• **Activity 1**
In the tribunal decision, on what date did Judge Hollingworth grant permission to appeal?
• **Activity 2**
Translate this sentence from the tribunal decision into German: "The Appellants are all citizens of Nepal."
• **Activity 3**
From the tribunal decision, extract the passage from "1.              The Appellants" to "th March 2018.".

** Opening Given text block **

THE IMMIGRATION ACTS

 

 

Heard at Field House

Decision & Reasons Promulgated

On 28 th June 2019

On 1 st August 2019

 

 

 

Before

 

DEPUTY UPPER TRIBUNAL JUDGE D N HARRIS

 

 

Between

 

Raja [S] - first appellant

Indira [N] - second appellant

[iS] (a minor) - third appellant

(ANONYMITY DIRECTION not made)

Appellants

and

 

THE SECRETARY OF STATE FOR THE HOME DEPARTMENT

Respondent

 

 

Representation :

For the Appellants: Mr M Nadeem, Counsel

For the Respondent: Miss A Fijiwala, Home Office Presenting Officer

 

 

DECISION AND REASONS

1.              The Appellants are all citizens of Nepal. The first Appellant was born on 11 th May 1985, and the second and third Appellants are respectively his wife and child being born on 25 th April 1986 and 22 nd February 2017. The Appellants sought leave to remain in the UK on the basis of family and private life by way of an application dated 20 th November 2017. That application recited the extensive immigration history beginning when the first Appellant was granted leave valid from 29 th November 2007 as a student. The Appellants' applications were refused by Notice of Refusal dated 28 th March 2018.

2.              The Appellants appealed and the appeals came before Judge of the First-tier Tribunal Swaniker sitting at Taylor House on 7 th November 2018. In a decision and reasons promulgated on 8 th April 2019 the Appellants' appeals were dismissed on human rights grounds.

3.              On 22 nd April 2019 Grounds of Appeal were lodged to the Upper Tribunal. On 14 th May 2019 Judge of the First-tier Tribunal P J M Hollingworth granted permission to appeal. That grant of permission is extensive and runs to two pages albeit in one paragraph. The judge refers to the test centre at West Link College not being in London where the second Appellant lived and it was not by her account in a place or area she was familiar with. Judge Hollingworth considered that it was arguable given the lapse of time that the judge attached too much weight to that which the Appellant could not recollect set against the backcloth depicted by the judge and it was arguable that the boundary between inability to recall and evasiveness has not been lineated with sufficient clarity set against the chronology. Further he considered it was arguable that insufficient attention had been paid to the layout internally of the room in which the Appellant sat the test in relation to the question of how many people were in the room given the methodology adopted at test centres to separate those taking the tests and to making due allowance for the equipment required. Therefore, in granting permission the judge considered that it was arguable that the weight attached by the judge to the factors identified at the opening of paragraph 24 was insufficient and it was arguable that the analysis of the absence of a satisfactory rebuttal of the Respondent's allegation of fraud was flawed. Thereafter he considered that the approach towards credibility expressed by the judge may be erroneous.

4.              It is on this basis that the appeal comes before me to determine whether or not there is a material error of law in the decision of the First-tier Tribunal Judge. The Appellants appear by their instructed Counsel Mr Nadeem. Mr Nadeem is very familiar with this matter having appeared before the First-tier Tribunal. The second Appellant is also in attendance. She fully understands the proceedings and presented as an articulate and intelligent person. Mr Nadeem appears on behalf of all three Appellants. The Secretary of State appeared by her Home Office Presenting Officer Miss Fijiwala.

** Closing Given text block **
** Opening Available data block **

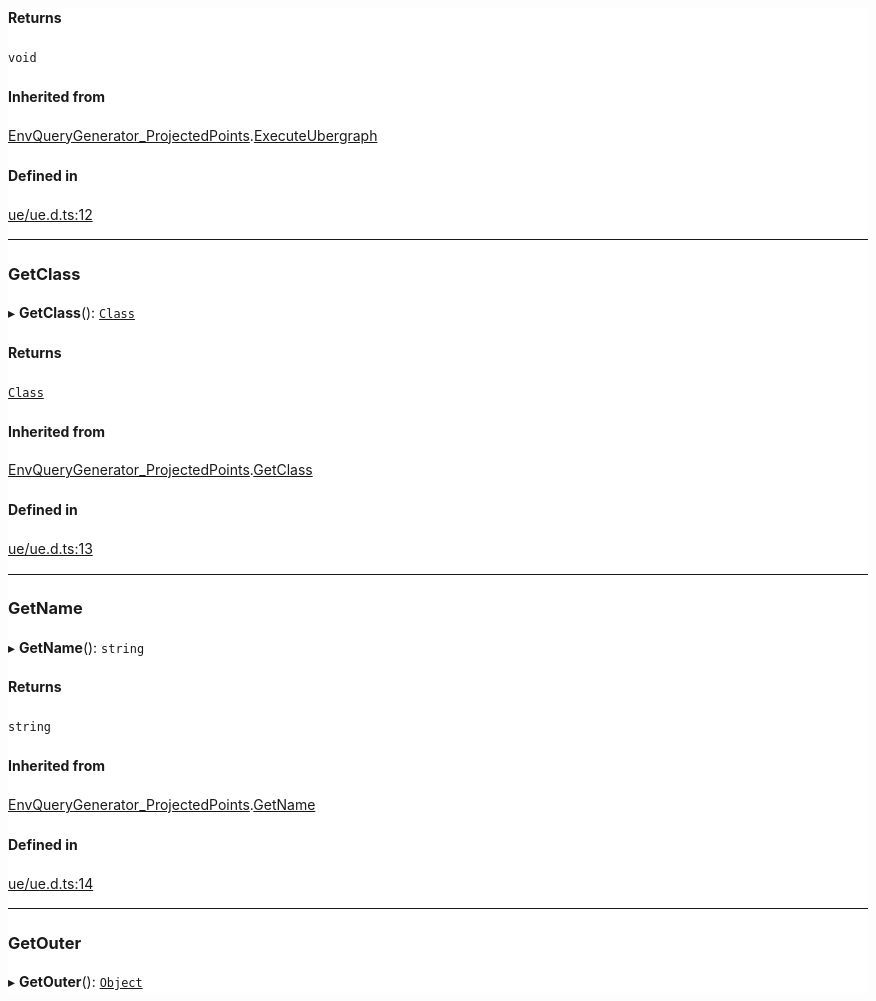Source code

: #### Returns

`void`

#### Inherited from

[EnvQueryGenerator_ProjectedPoints](ue_ue.EnvQueryGenerator_ProjectedPoints.md).[ExecuteUbergraph](ue_ue.EnvQueryGenerator_ProjectedPoints.md#executeubergraph)

#### Defined in

[ue/ue.d.ts:12](https://github.com/YugMetaverse/yug_typings/blob/b7d9b19/ue/ue.d.ts#L12)

___

### GetClass

▸ **GetClass**(): [`Class`](ue_ue.Class.md)

#### Returns

[`Class`](ue_ue.Class.md)

#### Inherited from

[EnvQueryGenerator_ProjectedPoints](ue_ue.EnvQueryGenerator_ProjectedPoints.md).[GetClass](ue_ue.EnvQueryGenerator_ProjectedPoints.md#getclass)

#### Defined in

[ue/ue.d.ts:13](https://github.com/YugMetaverse/yug_typings/blob/b7d9b19/ue/ue.d.ts#L13)

___

### GetName

▸ **GetName**(): `string`

#### Returns

`string`

#### Inherited from

[EnvQueryGenerator_ProjectedPoints](ue_ue.EnvQueryGenerator_ProjectedPoints.md).[GetName](ue_ue.EnvQueryGenerator_ProjectedPoints.md#getname)

#### Defined in

[ue/ue.d.ts:14](https://github.com/YugMetaverse/yug_typings/blob/b7d9b19/ue/ue.d.ts#L14)

___

### GetOuter

▸ **GetOuter**(): [`Object`](ue_ue.Object.md)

** Closing Available data block **

• **Task response 1**
14th May 2019

• **Task response 2**
Die Berufungskläger sind alle Staatsangehörige Nepals.

• **Task response 3**
1.              The Appellants are all citizens of Nepal. The first Appellant was born on 11 th May 1985, and the second and third Appellants are respectively his wife and child being born on 25 th April 1986 and 22 nd February 2017. The Appellants sought leave to remain in the UK on the basis of family and private life by way of an application dated 20 th November 2017. That application recited the extensive immigration history beginning when the first Appellant was granted leave valid from 29 th November 2007 as a student. The Appellants' applications were refused by Notice of Refusal dated 28 th March 2018.